La invitada

La temperatura del mar era agradable y fresca cuando me animó a adentrarme en sus hipnóticas aguas. Acepté esa invitación sin reproches: ni las algas de la semana anterior, ni las múltiples piedras puntiagudas que alejaban a los precavidos y a los niños, ni la bandera amarilla ni el tímido sol que parecía evitarme entre las finas nubes de algodón vespertino. Nada consiguió apartarme de mi propósito.

Entré brincando, tratando de sortear esas piedrecillas malditas, y tras cerciorarme de la profundidad que me esperaba me lancé sin miedo, hundiéndome en esa agua fresca y revoltosa. Nadé hacia sus profundidades, frenética y compulsivamente primero, y con brazadas acompasadas después, hasta que mi cuerpo se hubo adaptado a la temperatura del inmenso mar Mediterráneo.

Una vez dentro, a salvo de miradas indiscretas y salpicaduras imprevistas, de olas caprichosas y piedras y medusas, con un par de metros de profundidad salvaje por debajo de mi cuerpo, hice la plancha, o el muerto o la tabla. Completamente horizontal y flotando al filo de la marea, como una hoja, ligera pero al mismo tiempo unida al mar. Como si formara parte del oleaje mismo, una membrana más de su descomunal cuerpo, insignificante y desapercibida, en mitad de la naturaleza.

Como una invitada disfruté de su hábitat, con el pelo suelto ondeando bajo el mar, a su ritmo y su capricho. Con las orejas ocultas también, como un espía silencioso que es capaz de percibir los movimientos internos de una comunidad, pude escuchar con un sonido envolvente e hipnótico los hábitos cotidianos de las criaturas marinas, de sus mareas y sus arenas, todas ellas ajenas a mi presencia flotante por encima de sus cabezas. A salvo de la vida exterior. Entre dos mundos. Testigo indiscreto.

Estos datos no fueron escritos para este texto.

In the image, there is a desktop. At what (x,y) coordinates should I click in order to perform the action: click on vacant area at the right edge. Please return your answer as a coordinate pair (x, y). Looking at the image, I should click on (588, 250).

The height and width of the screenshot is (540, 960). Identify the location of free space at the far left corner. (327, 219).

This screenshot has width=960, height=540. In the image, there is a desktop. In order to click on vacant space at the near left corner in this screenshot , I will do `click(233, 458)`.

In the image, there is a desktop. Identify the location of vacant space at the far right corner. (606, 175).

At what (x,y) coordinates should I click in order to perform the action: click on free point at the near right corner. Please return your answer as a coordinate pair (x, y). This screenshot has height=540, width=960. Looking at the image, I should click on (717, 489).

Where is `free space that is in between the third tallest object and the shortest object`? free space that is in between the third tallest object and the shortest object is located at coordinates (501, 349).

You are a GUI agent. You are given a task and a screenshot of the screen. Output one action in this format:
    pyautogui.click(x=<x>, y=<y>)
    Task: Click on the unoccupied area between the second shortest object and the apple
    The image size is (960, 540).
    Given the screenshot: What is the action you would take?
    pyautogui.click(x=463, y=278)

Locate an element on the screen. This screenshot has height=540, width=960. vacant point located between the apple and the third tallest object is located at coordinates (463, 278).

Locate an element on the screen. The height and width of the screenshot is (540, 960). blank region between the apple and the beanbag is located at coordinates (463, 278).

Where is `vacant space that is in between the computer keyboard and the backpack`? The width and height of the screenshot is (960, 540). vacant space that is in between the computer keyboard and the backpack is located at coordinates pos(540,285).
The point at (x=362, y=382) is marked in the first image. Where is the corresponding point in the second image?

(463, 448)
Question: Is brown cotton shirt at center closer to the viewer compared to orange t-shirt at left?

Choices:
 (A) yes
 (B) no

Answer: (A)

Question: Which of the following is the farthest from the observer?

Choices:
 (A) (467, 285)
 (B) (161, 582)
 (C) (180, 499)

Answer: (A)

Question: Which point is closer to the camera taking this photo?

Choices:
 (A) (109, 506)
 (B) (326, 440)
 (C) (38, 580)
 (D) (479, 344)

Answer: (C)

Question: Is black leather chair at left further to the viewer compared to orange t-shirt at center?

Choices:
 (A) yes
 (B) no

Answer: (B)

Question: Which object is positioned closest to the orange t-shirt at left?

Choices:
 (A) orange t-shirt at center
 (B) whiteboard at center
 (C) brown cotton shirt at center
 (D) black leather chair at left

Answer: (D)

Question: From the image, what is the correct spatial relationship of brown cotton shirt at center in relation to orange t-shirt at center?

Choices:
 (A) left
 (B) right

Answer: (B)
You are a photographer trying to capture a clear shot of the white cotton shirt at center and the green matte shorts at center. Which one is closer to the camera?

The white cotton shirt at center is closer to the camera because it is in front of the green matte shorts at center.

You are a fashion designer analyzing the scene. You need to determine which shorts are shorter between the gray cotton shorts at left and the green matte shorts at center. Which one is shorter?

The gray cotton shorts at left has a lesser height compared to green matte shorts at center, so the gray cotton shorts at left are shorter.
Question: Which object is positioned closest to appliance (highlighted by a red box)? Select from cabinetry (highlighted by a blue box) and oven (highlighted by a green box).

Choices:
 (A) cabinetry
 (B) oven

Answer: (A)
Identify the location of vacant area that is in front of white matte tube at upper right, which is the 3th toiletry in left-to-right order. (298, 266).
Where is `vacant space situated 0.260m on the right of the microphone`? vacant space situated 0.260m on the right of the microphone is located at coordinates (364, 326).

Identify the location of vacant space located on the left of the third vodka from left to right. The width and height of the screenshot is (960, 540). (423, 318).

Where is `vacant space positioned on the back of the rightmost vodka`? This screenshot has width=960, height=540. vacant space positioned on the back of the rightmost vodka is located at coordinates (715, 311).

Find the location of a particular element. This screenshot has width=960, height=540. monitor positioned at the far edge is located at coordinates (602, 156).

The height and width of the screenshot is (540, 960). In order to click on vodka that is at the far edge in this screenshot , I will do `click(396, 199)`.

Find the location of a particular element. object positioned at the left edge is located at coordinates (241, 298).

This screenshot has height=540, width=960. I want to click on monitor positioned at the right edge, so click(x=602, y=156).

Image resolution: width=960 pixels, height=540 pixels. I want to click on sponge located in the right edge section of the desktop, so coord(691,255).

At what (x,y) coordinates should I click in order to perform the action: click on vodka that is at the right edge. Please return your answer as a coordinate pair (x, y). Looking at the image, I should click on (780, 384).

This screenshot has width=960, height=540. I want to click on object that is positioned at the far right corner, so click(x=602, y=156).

Desconozco a ciencia cierta el tiempo que permanecí en aquella tesitura, ondeando al ritmo del mar, con los ojos cerrados y el sol acariciando mi cuerpo oscilante a merced de los caprichosos elementos. Lo cierto es que podía haberme quedado allí mucho tiempo más, ajena a la vida terrestre, a las personas y a sus redes, a la publicidad, los sucesos, la política y a absolutamente cualquier otra cosa que nos bombardea en nuestra pestilente rutina.

Cuando conectas así con la naturaleza, te das cuenta de la grandeza que hay ahí detrás, de lo pequeños que somos y lo poco que importa todo lo demás.

Volví a la rígida y molesta arena tambaleándome, recuperé mi equilibrio a duras penas y me percaté de lo patética que es la realidad que elegimos que nos envuelva. Con lo fácil y bonito que es sumergirse en el mar.